[Aim of the task] Look through the entries below. Report each line that has the word "pixels" in it.

───── Recorded information ─────

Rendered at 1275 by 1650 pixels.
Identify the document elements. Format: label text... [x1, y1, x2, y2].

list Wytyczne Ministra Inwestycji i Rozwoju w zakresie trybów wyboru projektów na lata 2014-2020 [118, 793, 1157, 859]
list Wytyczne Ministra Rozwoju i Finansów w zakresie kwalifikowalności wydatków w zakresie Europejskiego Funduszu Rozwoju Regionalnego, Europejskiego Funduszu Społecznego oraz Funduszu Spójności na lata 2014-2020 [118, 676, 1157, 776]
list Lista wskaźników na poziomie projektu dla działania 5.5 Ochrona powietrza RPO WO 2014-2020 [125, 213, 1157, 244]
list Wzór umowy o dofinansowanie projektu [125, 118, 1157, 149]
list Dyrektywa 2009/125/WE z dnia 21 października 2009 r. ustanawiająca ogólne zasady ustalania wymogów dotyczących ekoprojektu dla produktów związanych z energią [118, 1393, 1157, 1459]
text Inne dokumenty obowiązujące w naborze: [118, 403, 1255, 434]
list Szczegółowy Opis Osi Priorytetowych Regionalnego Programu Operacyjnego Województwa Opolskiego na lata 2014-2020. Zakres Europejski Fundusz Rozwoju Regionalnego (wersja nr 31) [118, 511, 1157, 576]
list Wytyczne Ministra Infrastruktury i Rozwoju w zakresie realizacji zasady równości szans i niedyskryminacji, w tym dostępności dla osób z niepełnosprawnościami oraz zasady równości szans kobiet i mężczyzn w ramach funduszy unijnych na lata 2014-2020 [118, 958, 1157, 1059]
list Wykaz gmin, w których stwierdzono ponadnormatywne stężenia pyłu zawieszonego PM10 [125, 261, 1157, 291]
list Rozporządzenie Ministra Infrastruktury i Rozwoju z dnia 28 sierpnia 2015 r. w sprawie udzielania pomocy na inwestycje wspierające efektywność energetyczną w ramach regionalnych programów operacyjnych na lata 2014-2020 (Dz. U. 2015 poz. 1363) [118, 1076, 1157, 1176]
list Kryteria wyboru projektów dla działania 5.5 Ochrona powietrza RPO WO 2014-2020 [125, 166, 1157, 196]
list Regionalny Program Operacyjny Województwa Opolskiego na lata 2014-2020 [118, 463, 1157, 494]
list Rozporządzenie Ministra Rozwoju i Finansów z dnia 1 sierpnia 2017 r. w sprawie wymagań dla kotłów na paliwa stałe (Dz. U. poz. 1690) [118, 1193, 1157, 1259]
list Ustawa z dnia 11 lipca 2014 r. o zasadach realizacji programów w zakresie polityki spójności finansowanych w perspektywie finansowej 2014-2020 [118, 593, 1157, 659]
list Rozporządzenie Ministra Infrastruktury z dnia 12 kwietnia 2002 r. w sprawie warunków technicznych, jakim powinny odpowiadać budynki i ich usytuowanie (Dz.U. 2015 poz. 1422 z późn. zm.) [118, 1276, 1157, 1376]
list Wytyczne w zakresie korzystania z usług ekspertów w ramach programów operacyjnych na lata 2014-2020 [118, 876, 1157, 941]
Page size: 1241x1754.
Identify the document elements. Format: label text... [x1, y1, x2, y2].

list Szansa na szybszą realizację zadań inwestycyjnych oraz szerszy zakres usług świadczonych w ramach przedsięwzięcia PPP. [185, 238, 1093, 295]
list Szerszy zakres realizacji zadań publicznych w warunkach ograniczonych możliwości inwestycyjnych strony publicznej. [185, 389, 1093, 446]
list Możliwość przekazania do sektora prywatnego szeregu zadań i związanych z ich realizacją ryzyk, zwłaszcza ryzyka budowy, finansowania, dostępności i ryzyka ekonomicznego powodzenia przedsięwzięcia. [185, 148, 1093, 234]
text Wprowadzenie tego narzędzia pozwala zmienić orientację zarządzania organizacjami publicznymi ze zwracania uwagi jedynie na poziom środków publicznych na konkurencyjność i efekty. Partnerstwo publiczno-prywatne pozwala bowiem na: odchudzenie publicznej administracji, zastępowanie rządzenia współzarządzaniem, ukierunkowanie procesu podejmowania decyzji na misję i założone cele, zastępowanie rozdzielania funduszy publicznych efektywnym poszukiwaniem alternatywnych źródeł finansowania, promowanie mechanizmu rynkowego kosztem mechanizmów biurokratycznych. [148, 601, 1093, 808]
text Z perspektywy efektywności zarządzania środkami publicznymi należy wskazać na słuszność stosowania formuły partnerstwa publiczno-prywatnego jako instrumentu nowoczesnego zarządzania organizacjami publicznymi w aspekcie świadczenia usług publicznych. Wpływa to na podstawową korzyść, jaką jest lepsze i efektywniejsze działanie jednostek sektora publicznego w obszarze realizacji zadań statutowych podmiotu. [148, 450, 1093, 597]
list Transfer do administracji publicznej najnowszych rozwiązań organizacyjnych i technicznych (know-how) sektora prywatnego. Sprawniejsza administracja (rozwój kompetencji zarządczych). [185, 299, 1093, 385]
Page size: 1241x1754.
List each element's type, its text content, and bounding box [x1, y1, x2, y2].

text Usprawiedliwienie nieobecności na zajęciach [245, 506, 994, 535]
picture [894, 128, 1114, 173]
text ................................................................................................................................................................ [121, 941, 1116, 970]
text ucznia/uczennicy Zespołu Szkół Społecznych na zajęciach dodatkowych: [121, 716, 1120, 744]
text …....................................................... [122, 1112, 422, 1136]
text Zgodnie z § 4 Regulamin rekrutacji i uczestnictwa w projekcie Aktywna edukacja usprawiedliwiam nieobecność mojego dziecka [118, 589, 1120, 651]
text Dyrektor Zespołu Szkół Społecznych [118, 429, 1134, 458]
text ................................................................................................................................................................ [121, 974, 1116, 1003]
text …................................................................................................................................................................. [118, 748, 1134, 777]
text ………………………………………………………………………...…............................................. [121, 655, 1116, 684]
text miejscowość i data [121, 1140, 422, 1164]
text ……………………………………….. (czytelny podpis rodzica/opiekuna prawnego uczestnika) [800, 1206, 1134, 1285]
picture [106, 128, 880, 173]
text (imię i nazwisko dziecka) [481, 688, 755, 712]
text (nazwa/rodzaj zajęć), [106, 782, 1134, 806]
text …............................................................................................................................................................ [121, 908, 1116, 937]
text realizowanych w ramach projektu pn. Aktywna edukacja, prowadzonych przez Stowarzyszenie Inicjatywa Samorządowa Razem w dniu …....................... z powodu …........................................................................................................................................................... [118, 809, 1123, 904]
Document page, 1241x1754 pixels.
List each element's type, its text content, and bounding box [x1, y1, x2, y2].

─────

[Exercise output]
Rendered at 1275 by 1650 pixels.
Document page, 1241x1754 pixels.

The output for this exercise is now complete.